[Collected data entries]
******

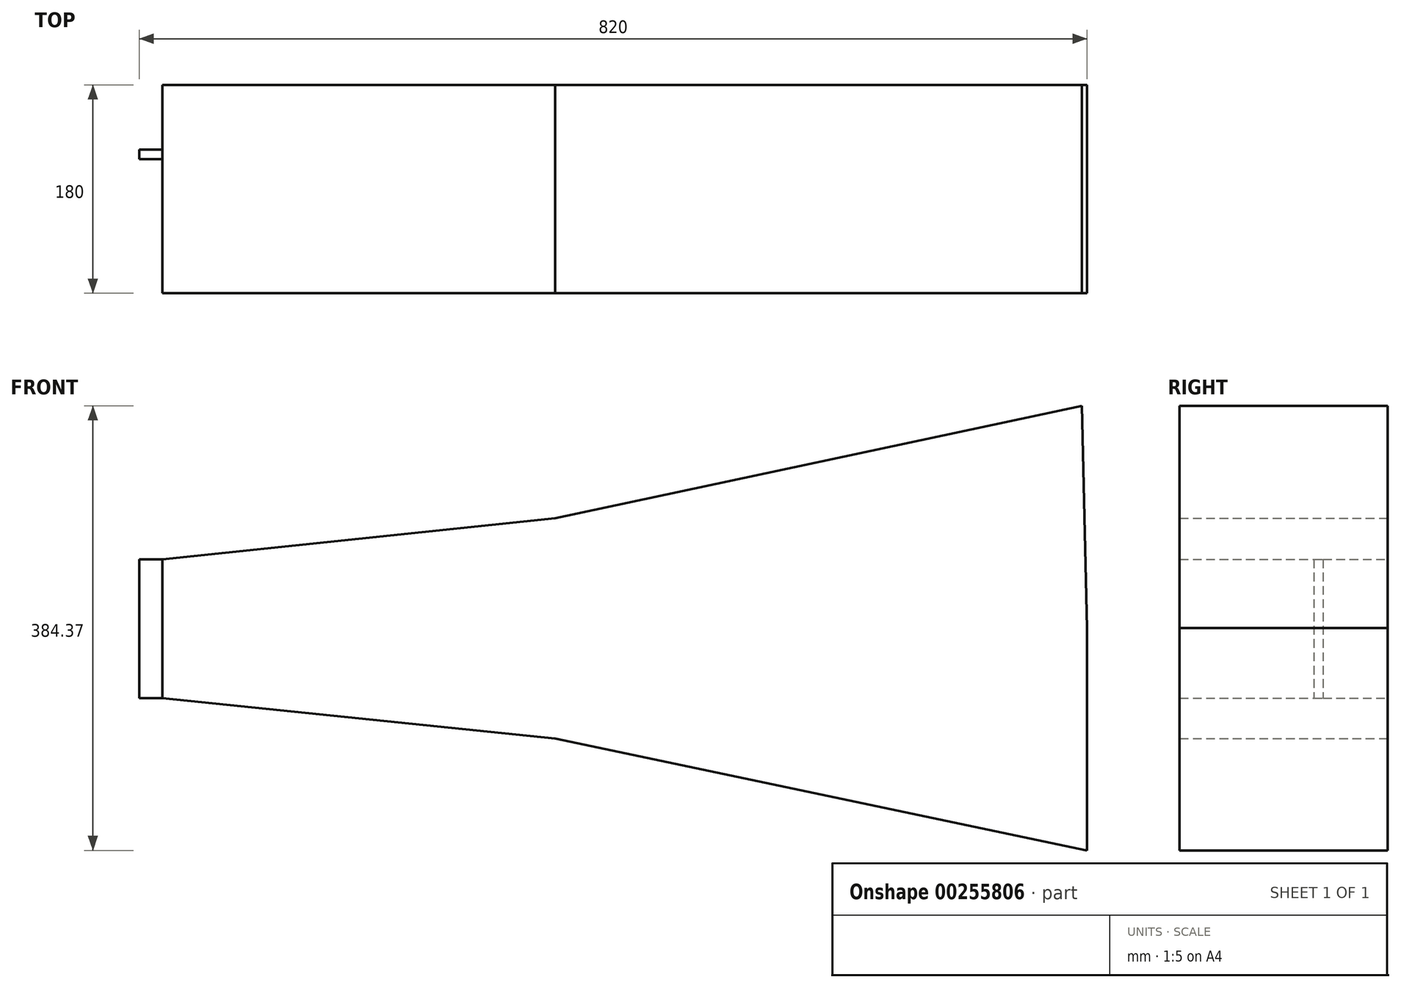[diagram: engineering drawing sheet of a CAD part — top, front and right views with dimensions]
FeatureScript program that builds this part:
annotation { "Feature Type Name" : "Feature", "Feature Type Description" : "" }
export const myFeature = defineFeature(function(context is Context, id is Id, definition is map)
    precondition{}
    {
        {
            var Q0;
            Q0=qCreatedBy(makeId("Front.planeOp"),FACE);
            var sketch = newSketch(context, id + "F0", { "sketchPlane" : qUnion([Q0])});
            skLineSegment(sketch, "E0", {"start": v(0, 0) * mm, "end": v(0, 60) * mm});
            skLineSegment(sketch, "E1", {"start": v(0, 0) * mm, "end": v(0, 0.07) * mm});
            skPoint(sketch, "E2.visualSharp", {"position": v(0, 0.57) * mm});
            skArc(sketch, "E2.filletArc", {"start": v(0.5, 0.57) * mm, "mid": v(0.15, 0.42) * mm, "end": v(0, 0.07) * mm});
            skLineSegment(sketch, "E3", {"start": v(0, 60) * mm, "end": v(340, 95.54) * mm});
            skLineSegment(sketch, "E4", {"start": v(340, 95.54) * mm, "end": v(795.5, 192.76) * mm});
            skLineSegment(sketch, "E5", {"start": v(0.5, 0.57) * mm, "end": v(800, 0.57) * mm});
            skLineSegment(sketch, "E6", {"start": v(795.5, 192.76) * mm, "end": v(800, 0.57) * mm});
            skLineSegment(sketch, "E7", {"start": v(800, 0.57) * mm, "end": v(800, -191.61) * mm});
            skLineSegment(sketch, "E8", {"start": v(340, 55.87) * mm, "end": v(340, 39.02) * mm});
            skLineSegment(sketch, "E9", {"start": v(340, 0) * mm, "end": v(340, -94.97) * mm});
            skLineSegment(sketch, "E10", {"start": v(340, -94.97) * mm, "end": v(800, -191.61) * mm});
            skLineSegment(sketch, "E11", {"start": v(0, -60) * mm, "end": v(340, -94.97) * mm});
            skLineSegment(sketch, "E12", {"start": v(0, -60) * mm, "end": v(0, 60) * mm});
            skSolve(sketch);
        }
        {
            var Q0;
            Q0=qSketchRegion(id+"F0",true);
            extrude(context, id + "F1", {"entities" : qUnion([Q0]), "depth" : 8 * mm, "offsetDistance" : 25 * mm, "symmetric" : true});
        }
        {
            var Q0;
            Q0 = qSketchRegion(id + "F0", true);
            extrude(context, id + "F2", {"entities" : qUnion([Q0]), "operationType" : NewBodyOperationType.ADD, "depth" : 120 * mm, "offsetDistance" : 25 * mm, "symmetric" : true});
        }
        {
            var Q0;
            Q0=makeQuery(id+"F2.opExtrude","CAP_FACE",FACE,{"disambiguationData":[OSD([sQuery(id+"F0.wireOp",EDGE,"E3"),sQuery(id+"F0.wireOp",EDGE,"E4"),sQuery(id+"F0.wireOp",EDGE,"E6"),sQuery(id+"F0.wireOp",EDGE,"CMODCZlB-PxfF-klAX-XbT7-CyTCxeAvkly6"),sQuery(id+"F0.wireOp",EDGE,"2GonKtnm-jUKS-e5YD-eOxZ-3jPt60j523Pc"),sQuery(id+"F0.wireOp",EDGE,"Mqq0Nyr2-VLej-06lk-Hiri-qnpPfLe2HBmq"),sQuery(id+"F0.wireOp",EDGE,"E7"),sQuery(id+"F0.wireOp",EDGE,"WS3j79eA-NCSG-McHF-mbzJ-VnLdKLQSw4Np"),sQuery(id+"F0.wireOp",EDGE,"E10")])],"isStart":false});
            extrude(context, id + "F3", {"entities" : qUnion([Q0]), "operationType" : NewBodyOperationType.ADD, "depth" : 120 * mm, "offsetDistance" : 25 * mm, "symmetric" : true});
        }
        {
            var Q0;
            Q0=qCreatedBy(makeId("Front.planeOp"),FACE);
            var sketch = newSketch(context, id + "F4", { "sketchPlane" : qUnion([Q0])});
            skLineSegment(sketch, "E13", {"start": v(0, 0) * mm, "end": v(-20, 0) * mm});
            skLineSegment(sketch, "E14", {"start": v(-20, 0) * mm, "end": v(-20, -60) * mm});
            skLineSegment(sketch, "E15.top", {"start": v(0, 60) * mm, "end": v(-20, 60) * mm});
            skLineSegment(sketch, "E15.left", {"start": v(0, 0) * mm, "end": v(0, 60) * mm});
            skLineSegment(sketch, "E16", {"start": v(-20, -60) * mm, "end": v(0, -60) * mm});
            skLineSegment(sketch, "E17", {"start": v(-20, 60) * mm, "end": v(-20, 0) * mm});
            skLineSegment(sketch, "E18.bottom", {"start": v(-20, 0) * mm, "end": v(0, 0) * mm});
            skLineSegment(sketch, "E18.right", {"start": v(0, 0) * mm, "end": v(0, -60) * mm});
            skSolve(sketch);
        }
        {
            var Q0;
            Q0 = qSketchRegion(id + "F4", true);
            extrude(context, id + "F5", {"entities" : qUnion([Q0]), "operationType" : NewBodyOperationType.ADD, "depth" : 8 * mm, "offsetDistance" : 25 * mm, "symmetric" : true});
        }
    });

******

## Work required
Can you copy the listing above word for word, from its first line through the line containing "v(0, 0.57) *", with both included, and leave out the pictures?

## Answer to this exercise
[diagram: engineering drawing sheet of a CAD part — top, front and right views with dimensions]
FeatureScript program that builds this part:
annotation { "Feature Type Name" : "Feature", "Feature Type Description" : "" }
export const myFeature = defineFeature(function(context is Context, id is Id, definition is map)
    precondition{}
    {
        {
            var Q0;
            Q0=qCreatedBy(makeId("Front.planeOp"),FACE);
            var sketch = newSketch(context, id + "F0", { "sketchPlane" : qUnion([Q0])});
            skLineSegment(sketch, "E0", {"start": v(0, 0) * mm, "end": v(0, 60) * mm});
            skLineSegment(sketch, "E1", {"start": v(0, 0) * mm, "end": v(0, 0.07) * mm});
            skPoint(sketch, "E2.visualSharp", {"position": v(0, 0.57) * mm});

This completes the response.